The Orioles looked like a different team tonight. A great start from a promising young draftee after five years of striving to get this opportunity. The meat of the lineup produced big-time, the bottom of the order chipped in and the bullpen was perfect. End result: Orioles 10, White Sox 3.

Brad Bergesen gets the win. Aubrey Huff hit two homers. Nick Markakis and Luke Scott were terrific. And despite the long-ish rain delay, it still was a memorable night.

Drew started blogging during the rain storm. I picked it up in the sixth. Hope you enjoy our coverage, especially if you missed the game.

11:17 p.m. — Huff continues to pile on. He’s hit two homers and driven in four and the rout is now three outs away from being over. It’s 10-3 and they’re icing down the champagne for Bergesen, who did a nice job.

11:03 p.m. –So just who is the star of this one? Bergesen who is going to win his ML debut? Or Markakis who is 4-for-4? Or Luke Scott who is 3-for-3? Or Aubrey Huff who hit a tape-measure dinger an hour ago? Lots of stars tonight. Heck, even Zaun and Izturis have contributed tonight and the bullpen has been spotless over almost three innings so far…

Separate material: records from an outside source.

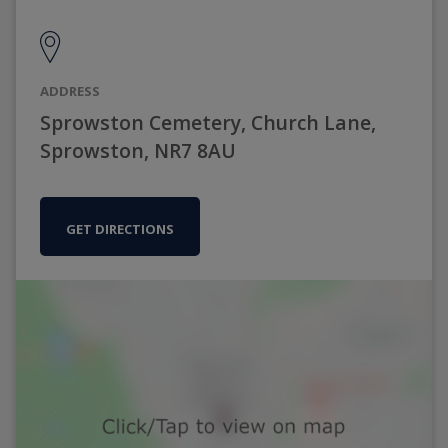
ADDRESS
Sprowston Cemetery, Church Lane,
Sprowston, NR7 8AU
GET DIRECTIONS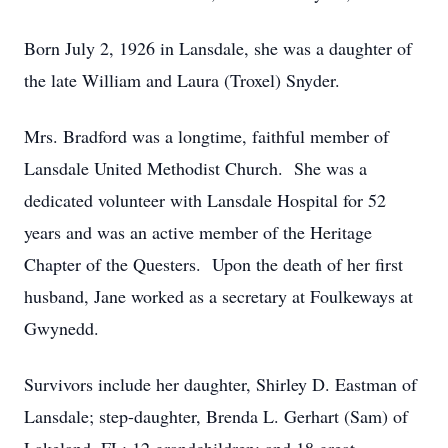
Born July 2, 1926 in Lansdale, she was a daughter of
the late William and Laura (Troxel) Snyder.
Mrs. Bradford was a longtime, faithful member of
Lansdale United Methodist Church. She was a
dedicated volunteer with Lansdale Hospital for 52
years and was an active member of the Heritage
Chapter of the Questers. Upon the death of her first
husband, Jane worked as a secretary at Foulkeways at
Gwynedd.
Survivors include her daughter, Shirley D. Eastman of
Lansdale; step-daughter, Brenda L. Gerhart (Sam) of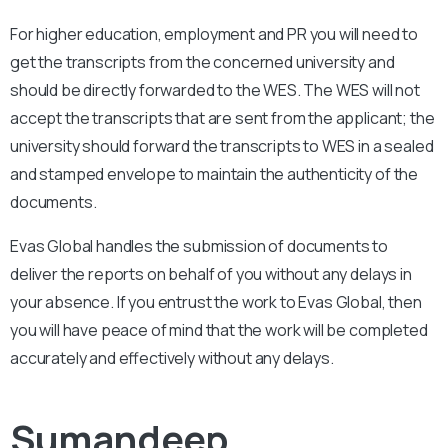
For higher education, employment and PR you will need to
get the transcripts from the concerned university and
should be directly forwarded to the WES. The WES will not
accept the transcripts that are sent from the applicant; the
university should forward the transcripts to WES in a sealed
and stamped envelope to maintain the authenticity of the
documents.
Evas Global handles the submission of documents to
deliver the reports on behalf of you without any delays in
your absence. If you entrust the work to Evas Global, then
you will have peace of mind that the work will be completed
accurately and effectively without any delays.
Sumandeep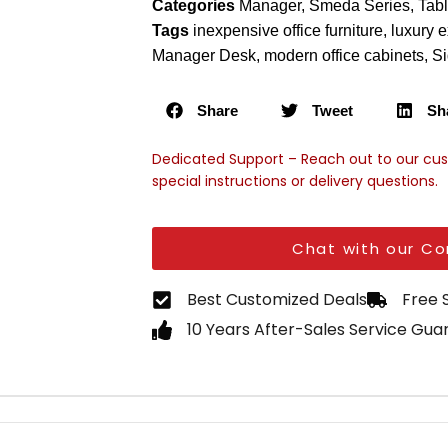
Categories
Manager
,
Smeda Series
,
Tab
Tags
inexpensive office furniture
,
luxury e
Manager Desk
,
modern office cabinets
,
Si
Share
Tweet
Sh
Dedicated Support – Reach out to our cu
special instructions or delivery questions.
Chat with our Co
Best Customized Deals
Free 
10 Years After-Sales Service Gu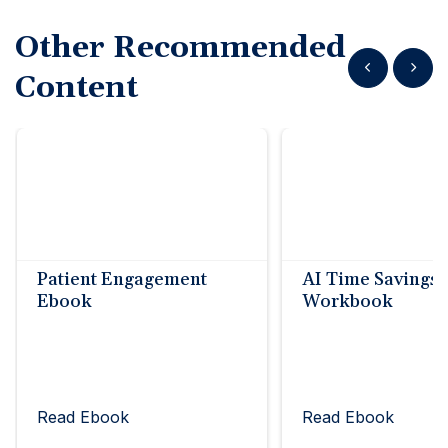
Other Recommended
Show previous
Show n
Content
Patient Engagement
AI Time Savings
Ebook
Workbook
Read Ebook
Read Ebook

10:56 p.m. — Both Gregg Zaun and Cesar Izturis have chipped in here in the 7th, the latter with a two-RBI double down the RF line. Luke Scott is 3-for-3. The Orioles have played a great game tonight. Waking up the bats at the bottom of the lineup would surely pay some dividends on this home stand. And it looks like they’ve found a young pitcher who can take the ball every five days and keep them in games.

10:47 p.m. — Nick Markakis is now 4-for-4. He’s hitting .389 on the season. Pretty spectacular start for him after signing for the big bucks. Meantime, the bottom of the order continues to just drag:

Gregg Zaun is hitting .108. Felix Pie is hitting .139. Cesar Izturis is leading the group at .163.

It’s amazing they’ve en route to be a .500 team and 7-7 with this happening on a nightly basis.

10:39 p.m. — I’ve been watching all night but I’m now coming out of the bullpen for Drew, who has to wake up at 4:30 a.m. I have to hope there are more people who care than are at the ballpark tonight. It was a long rain delay and I’ve been watching the game in delay all night. Sad to Bergesen’s family at the ballpark watching their boy make his big-league debut in such a lonely environment.

Brad Bergesen was very composed, as predicted. Aubrey Huff and Nick Markakis continue to rip the ball. This has been a nice night to be in line to break a five-game losing streak. And Bergesen’s line should bring about some hope until Sunday, when he should take the ball again vs. Texas.

Bergesen: 5 2/3 IP, 4 hits, 3 runs, just 1 earned run, 2 walks and 4 strikeouts. A helluva start. These are the kind of numbers that Mark Hendrickson and Adam Eaton won’t acheive on a nightly basis every fifth day.